Requirement - Write out the part of the goat-showing thread below from "haha I hear" to "figured they'd be.", word for word.

Page text -
"""
# Showing my doe! Excited!



## Dani-1995 (Mar 11, 2011)

I'm very excited right now! I have decided to enter my yearing doe in a commercial show next month. It will be the first time I've shown one of my does and she is my first doe too. She was a bottle baby so that makes it even better. 

I wasn't going to show her but in the last month or two she has really grown and blossomed into a nice little doe. I don't expect her to win big (it would be nice!) but I think she'll do well in her class atleast.

I need to buy some feed additives and get her in show shape in 5 weeks.. I think I've lost my mind but it will be fun! 

Ok, I'm going to try to calm down now!


----------



## caprine crazy (Jun 12, 2012)

Great! That will be so much fun!


----------



## JaLyn (Oct 10, 2012)

I'm excited for you...good luck!!


----------



## HoosierShadow (Apr 20, 2010)

Awww that's fantastic! Your a great goat person, you'll have her ready, and you'll both do well!


----------



## Dani-1995 (Mar 11, 2011)

Thanks everyone! 

Awwww thanks, Candice. I try hard to know my stuff... been really lucky to have so many awesome people help and support me too.


----------



## ksalvagno (Oct 6, 2009)

Good luck. Showing can be very fun.


----------



## Dani-1995 (Mar 11, 2011)

Thanks! I show wethers and love it! I can only imagine how much fun the does will be


----------



## JaLyn (Oct 10, 2012)

Dani I've only been in the ring one time wiht a buck, well i just recentely discovered showing does is a lil different so now i'm all nervous lol


----------



## Dani-1995 (Mar 11, 2011)

I've shown does before so its not completely new but it is different since it will be mine and not someone elses


----------



## toth boer goats (Jul 20, 2008)

Have a great time


----------



## Dani-1995 (Mar 11, 2011)

Thanks! I'm sure we'll have fun... well if she behaves!


----------



## HoosierShadow (Apr 20, 2010)

haha I hear ya! Has she ever left your farm? 
We took our kids goats to the fairgrounds last summer a couple of weeks before their first show, to get them used to riding and being in an unfamiliar place.
Of course they were riding in the back of my SUV LOL But it worked out great. The kids practiced getting them in/out of the trailer and it became a game.
By their first show the girls were all really good and not as freaked out as I figured they'd be.
Of course, if she's anything like my daughters yearling doe...lord help you lol My daughter is showing her doe again this summer, and I'm thinking OMG OMG OMG haha! She's so naughty! But she did put her on the show collar yesterday to see if it still fits <lol> and she did pretty good, considering she hasn't been walked since last summer!
"""
Provided records -
"""
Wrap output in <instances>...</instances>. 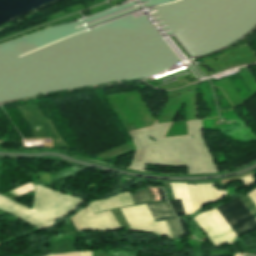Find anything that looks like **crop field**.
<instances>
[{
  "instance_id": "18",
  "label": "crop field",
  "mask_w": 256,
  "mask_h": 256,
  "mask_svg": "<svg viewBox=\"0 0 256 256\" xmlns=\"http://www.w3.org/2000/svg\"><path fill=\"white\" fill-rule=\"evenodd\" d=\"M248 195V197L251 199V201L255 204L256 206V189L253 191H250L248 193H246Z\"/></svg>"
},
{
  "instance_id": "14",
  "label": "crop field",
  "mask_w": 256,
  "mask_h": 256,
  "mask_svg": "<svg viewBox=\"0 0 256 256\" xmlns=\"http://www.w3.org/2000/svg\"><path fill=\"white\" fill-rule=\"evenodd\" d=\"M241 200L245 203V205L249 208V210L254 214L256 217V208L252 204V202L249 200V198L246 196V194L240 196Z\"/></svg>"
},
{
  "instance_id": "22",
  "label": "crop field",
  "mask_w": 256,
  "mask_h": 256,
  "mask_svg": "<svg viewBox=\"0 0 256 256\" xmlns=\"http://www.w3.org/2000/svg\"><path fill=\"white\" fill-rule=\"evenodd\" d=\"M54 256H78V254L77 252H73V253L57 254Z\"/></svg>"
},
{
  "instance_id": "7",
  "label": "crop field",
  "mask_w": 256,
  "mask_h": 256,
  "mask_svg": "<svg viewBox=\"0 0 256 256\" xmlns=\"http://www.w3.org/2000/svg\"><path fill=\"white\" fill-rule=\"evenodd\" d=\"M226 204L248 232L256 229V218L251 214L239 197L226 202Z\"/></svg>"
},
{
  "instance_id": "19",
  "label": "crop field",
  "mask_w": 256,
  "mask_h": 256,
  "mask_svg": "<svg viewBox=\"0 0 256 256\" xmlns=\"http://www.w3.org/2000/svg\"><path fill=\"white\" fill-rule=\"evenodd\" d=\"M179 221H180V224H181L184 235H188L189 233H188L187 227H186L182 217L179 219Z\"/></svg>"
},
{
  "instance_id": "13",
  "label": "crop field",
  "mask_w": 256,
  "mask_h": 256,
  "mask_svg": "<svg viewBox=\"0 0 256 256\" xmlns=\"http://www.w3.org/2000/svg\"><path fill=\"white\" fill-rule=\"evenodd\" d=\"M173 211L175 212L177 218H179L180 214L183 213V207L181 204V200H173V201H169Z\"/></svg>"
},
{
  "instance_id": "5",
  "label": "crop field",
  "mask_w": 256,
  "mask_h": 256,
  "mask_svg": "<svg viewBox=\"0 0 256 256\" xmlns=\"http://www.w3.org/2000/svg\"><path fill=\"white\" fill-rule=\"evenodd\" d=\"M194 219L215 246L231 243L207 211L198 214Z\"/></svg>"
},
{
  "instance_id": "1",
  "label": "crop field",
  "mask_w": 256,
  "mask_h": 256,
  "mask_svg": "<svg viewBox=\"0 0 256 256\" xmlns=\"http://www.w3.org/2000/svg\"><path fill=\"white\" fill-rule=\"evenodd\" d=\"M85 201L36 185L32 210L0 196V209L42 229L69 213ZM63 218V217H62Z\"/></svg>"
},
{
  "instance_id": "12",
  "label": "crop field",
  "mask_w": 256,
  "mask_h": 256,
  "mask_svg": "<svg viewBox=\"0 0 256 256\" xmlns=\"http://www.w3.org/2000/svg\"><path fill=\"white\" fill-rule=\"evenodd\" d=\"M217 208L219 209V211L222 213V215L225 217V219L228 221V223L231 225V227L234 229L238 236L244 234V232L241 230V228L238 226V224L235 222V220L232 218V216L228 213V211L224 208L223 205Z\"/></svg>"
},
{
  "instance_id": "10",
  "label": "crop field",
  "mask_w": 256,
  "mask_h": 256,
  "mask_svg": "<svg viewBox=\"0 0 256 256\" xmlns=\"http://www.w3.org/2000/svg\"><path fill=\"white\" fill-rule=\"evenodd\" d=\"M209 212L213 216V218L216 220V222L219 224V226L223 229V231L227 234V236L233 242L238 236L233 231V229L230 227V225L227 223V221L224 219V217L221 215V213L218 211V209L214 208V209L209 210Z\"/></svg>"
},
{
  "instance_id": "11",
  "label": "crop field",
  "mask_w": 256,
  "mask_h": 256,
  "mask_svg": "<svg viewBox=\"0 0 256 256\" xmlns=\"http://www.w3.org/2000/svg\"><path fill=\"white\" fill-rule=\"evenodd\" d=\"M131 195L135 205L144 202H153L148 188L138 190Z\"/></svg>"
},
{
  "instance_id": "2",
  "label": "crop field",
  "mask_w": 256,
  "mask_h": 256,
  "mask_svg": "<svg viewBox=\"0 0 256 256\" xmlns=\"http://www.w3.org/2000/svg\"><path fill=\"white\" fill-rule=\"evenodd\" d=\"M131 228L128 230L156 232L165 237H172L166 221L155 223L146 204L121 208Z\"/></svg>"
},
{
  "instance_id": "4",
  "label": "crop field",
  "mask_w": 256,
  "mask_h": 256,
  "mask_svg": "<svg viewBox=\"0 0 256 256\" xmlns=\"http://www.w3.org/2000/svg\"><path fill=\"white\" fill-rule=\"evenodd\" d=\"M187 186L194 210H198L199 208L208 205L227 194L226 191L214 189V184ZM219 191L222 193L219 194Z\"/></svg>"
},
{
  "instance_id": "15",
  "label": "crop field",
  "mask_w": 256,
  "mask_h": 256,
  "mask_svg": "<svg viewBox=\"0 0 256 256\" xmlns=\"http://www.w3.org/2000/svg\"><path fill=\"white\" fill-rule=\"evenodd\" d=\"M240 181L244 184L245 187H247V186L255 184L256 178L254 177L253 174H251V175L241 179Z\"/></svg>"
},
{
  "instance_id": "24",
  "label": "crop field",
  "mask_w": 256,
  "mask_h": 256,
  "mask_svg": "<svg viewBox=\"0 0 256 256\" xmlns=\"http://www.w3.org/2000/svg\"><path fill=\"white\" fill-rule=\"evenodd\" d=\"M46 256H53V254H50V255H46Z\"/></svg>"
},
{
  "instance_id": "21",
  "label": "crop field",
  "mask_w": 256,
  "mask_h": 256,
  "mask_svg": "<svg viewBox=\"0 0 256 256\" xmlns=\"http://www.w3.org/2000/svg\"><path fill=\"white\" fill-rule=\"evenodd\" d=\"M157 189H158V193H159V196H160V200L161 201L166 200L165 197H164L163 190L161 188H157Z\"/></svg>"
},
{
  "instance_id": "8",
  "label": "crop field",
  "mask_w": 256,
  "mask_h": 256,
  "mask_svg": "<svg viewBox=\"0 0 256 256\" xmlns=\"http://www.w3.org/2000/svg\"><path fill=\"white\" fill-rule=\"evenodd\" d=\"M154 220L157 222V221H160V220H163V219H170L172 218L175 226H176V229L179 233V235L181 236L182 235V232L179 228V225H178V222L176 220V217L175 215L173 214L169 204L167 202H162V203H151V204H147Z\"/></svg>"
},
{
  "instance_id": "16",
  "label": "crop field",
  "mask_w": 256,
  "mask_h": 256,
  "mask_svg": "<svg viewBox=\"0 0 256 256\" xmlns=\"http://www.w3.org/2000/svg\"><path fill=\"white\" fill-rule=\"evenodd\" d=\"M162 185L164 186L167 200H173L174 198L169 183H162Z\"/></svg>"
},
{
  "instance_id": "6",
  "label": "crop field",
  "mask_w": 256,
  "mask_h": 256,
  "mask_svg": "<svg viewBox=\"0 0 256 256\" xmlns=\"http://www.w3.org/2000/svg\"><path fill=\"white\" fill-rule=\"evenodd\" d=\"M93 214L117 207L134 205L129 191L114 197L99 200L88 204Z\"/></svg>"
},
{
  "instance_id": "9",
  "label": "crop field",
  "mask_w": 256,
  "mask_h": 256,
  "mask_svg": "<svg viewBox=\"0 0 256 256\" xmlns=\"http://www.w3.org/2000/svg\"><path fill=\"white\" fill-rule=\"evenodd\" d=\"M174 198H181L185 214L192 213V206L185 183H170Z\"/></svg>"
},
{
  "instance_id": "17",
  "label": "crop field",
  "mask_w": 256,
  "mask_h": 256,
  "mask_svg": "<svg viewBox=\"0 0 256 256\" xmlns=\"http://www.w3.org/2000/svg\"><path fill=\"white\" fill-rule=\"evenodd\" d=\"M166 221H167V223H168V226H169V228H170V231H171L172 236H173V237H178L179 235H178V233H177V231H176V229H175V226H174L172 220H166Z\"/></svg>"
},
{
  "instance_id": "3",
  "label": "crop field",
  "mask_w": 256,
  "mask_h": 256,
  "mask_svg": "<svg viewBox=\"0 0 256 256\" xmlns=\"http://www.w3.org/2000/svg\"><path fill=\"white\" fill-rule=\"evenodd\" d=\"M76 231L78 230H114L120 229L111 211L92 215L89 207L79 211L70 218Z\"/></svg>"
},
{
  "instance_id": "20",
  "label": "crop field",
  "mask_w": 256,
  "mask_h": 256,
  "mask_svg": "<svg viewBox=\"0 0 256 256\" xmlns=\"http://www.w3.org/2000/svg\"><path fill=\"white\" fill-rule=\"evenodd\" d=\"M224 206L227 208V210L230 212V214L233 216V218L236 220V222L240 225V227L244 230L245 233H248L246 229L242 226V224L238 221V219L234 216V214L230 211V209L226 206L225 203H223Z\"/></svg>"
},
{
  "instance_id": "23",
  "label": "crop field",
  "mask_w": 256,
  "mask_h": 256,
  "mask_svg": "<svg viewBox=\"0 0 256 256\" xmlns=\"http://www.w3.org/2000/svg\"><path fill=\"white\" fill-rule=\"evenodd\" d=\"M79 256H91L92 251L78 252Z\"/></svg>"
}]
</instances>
"""
"""
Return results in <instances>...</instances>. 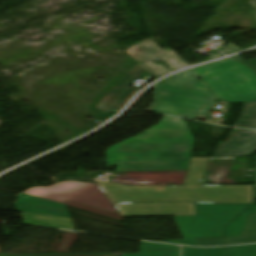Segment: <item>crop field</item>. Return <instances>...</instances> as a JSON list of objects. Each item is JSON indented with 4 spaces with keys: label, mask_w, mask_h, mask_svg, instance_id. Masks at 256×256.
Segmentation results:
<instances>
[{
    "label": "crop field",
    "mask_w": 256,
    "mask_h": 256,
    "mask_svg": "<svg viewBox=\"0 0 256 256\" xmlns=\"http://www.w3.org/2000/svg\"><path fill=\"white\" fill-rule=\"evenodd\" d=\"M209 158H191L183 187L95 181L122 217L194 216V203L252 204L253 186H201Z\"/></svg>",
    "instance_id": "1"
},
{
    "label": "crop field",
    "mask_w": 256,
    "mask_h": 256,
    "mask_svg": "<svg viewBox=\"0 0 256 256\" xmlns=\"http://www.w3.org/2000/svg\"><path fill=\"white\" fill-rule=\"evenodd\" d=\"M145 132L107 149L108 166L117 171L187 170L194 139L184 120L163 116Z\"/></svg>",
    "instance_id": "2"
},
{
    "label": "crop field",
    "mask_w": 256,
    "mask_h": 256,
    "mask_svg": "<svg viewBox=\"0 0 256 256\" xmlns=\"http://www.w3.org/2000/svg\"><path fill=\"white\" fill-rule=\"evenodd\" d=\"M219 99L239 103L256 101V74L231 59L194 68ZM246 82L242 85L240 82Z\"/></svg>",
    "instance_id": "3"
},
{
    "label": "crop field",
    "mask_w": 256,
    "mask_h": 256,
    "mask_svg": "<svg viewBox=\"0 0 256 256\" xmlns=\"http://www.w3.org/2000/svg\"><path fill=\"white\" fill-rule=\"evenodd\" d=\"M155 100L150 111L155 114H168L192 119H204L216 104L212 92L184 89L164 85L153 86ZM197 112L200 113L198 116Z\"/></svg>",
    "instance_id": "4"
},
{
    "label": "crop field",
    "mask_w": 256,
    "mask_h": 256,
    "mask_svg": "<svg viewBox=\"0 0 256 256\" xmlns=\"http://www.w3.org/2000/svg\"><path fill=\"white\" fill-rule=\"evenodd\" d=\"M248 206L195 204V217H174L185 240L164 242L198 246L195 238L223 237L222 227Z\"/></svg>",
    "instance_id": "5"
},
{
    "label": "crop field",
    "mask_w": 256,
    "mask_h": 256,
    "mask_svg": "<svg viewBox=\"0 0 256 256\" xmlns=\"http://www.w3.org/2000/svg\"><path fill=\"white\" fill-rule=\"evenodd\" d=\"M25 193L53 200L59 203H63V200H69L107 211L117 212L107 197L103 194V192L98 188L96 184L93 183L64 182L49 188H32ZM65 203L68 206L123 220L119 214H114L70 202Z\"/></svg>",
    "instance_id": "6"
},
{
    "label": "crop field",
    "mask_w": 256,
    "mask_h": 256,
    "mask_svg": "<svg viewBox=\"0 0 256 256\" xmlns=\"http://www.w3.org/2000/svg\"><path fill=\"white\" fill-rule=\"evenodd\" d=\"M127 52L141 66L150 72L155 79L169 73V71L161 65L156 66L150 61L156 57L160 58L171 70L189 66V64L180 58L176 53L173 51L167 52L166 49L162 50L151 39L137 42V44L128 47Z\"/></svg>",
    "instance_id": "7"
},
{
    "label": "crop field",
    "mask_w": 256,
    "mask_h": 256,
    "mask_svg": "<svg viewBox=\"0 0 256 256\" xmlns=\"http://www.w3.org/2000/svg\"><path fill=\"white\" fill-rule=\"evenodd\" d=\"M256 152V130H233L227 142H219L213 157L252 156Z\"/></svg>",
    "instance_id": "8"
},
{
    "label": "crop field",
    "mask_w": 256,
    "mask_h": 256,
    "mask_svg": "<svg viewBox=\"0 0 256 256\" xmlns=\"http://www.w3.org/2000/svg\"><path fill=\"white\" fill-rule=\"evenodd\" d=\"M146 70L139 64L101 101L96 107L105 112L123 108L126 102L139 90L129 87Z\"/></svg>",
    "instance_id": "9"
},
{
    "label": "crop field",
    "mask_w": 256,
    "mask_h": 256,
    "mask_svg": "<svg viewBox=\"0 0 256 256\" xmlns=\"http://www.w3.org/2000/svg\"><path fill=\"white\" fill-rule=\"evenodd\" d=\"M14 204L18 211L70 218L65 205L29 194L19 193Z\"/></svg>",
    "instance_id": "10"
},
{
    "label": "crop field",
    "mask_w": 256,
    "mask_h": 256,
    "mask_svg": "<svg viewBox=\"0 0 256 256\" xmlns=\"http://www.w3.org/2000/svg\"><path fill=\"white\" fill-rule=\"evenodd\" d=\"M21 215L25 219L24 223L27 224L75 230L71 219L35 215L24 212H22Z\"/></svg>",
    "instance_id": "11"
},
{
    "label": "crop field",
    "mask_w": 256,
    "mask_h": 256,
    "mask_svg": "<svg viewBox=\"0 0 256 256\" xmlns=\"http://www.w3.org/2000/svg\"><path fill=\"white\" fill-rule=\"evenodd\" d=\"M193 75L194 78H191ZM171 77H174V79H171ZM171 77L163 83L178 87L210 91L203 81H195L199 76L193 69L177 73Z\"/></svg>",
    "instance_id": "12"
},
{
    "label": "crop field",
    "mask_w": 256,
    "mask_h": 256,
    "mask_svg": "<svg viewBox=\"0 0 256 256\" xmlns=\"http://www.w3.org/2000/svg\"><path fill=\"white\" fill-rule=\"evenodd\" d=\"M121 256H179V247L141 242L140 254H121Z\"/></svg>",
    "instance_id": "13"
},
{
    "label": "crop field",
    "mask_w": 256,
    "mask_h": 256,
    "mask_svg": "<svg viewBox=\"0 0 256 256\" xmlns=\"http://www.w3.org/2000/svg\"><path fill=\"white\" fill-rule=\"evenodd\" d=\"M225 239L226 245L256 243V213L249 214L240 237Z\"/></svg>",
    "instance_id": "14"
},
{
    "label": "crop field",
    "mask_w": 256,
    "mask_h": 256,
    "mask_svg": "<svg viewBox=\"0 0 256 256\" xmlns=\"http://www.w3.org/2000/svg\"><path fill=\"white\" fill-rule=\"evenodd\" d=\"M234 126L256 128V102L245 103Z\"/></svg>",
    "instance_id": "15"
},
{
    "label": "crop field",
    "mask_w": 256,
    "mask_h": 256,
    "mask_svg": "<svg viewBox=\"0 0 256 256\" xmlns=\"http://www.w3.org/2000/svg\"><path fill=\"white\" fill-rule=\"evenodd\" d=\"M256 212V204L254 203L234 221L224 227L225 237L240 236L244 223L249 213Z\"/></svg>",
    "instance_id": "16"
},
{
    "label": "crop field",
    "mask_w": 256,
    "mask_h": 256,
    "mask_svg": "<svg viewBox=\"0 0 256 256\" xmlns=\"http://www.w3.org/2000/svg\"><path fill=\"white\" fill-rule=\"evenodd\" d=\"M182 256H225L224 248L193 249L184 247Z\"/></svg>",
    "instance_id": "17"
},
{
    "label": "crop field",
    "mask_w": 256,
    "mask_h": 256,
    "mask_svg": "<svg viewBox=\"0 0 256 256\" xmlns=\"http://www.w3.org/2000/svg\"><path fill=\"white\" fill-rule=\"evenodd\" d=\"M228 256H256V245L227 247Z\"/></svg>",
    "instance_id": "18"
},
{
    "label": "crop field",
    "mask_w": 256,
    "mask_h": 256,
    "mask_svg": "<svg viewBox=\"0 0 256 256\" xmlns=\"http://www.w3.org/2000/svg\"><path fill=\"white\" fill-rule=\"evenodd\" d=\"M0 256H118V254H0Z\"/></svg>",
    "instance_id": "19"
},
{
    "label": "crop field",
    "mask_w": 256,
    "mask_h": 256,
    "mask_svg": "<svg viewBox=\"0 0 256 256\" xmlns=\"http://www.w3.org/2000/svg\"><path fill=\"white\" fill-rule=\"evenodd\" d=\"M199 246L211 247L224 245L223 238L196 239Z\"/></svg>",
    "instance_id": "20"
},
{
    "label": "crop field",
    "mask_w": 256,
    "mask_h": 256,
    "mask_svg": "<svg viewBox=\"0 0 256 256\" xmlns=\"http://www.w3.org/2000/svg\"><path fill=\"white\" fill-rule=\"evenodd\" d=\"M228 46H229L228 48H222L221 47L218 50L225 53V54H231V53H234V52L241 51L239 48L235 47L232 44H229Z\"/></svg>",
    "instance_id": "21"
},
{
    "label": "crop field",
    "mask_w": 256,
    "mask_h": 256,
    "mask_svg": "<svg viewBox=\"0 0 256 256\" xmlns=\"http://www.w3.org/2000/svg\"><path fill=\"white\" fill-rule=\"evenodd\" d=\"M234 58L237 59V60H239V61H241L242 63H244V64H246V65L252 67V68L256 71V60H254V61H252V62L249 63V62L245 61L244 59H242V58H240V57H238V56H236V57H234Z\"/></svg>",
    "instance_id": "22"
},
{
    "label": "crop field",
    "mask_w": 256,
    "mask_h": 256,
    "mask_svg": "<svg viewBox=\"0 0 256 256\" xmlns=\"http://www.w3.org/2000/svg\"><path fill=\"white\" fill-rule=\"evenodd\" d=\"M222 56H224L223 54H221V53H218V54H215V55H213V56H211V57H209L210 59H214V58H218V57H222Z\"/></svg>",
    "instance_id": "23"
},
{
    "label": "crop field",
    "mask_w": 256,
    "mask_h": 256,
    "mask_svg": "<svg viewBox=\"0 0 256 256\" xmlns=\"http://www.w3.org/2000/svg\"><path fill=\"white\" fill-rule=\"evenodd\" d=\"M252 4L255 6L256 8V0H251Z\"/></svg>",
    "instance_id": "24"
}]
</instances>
"""
"""
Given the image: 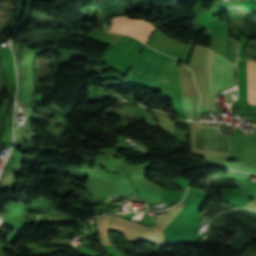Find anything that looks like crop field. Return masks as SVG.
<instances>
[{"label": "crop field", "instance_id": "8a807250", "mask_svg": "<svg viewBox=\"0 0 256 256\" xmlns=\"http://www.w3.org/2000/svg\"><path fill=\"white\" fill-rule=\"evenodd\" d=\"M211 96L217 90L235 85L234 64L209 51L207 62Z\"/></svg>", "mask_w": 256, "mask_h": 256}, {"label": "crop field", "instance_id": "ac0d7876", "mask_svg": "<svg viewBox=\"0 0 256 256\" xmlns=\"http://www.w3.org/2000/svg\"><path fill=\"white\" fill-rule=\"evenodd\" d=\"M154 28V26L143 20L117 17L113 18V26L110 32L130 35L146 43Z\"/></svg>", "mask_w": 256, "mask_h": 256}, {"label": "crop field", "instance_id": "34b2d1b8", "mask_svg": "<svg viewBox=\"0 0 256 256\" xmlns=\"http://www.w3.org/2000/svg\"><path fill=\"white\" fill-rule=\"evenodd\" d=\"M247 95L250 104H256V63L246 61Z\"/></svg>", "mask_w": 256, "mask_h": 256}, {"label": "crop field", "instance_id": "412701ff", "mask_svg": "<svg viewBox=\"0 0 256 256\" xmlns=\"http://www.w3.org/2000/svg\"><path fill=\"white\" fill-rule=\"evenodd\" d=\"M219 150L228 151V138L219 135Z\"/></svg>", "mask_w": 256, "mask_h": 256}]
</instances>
"""
Reply -
haha I hear ya! Has she ever left your farm? 
We took our kids goats to the fairgrounds last summer a couple of weeks before their first show, to get them used to riding and being in an unfamiliar place.
Of course they were riding in the back of my SUV LOL But it worked out great. The kids practiced getting them in/out of the trailer and it became a game.
By their first show the girls were all really good and not as freaked out as I figured they'd be.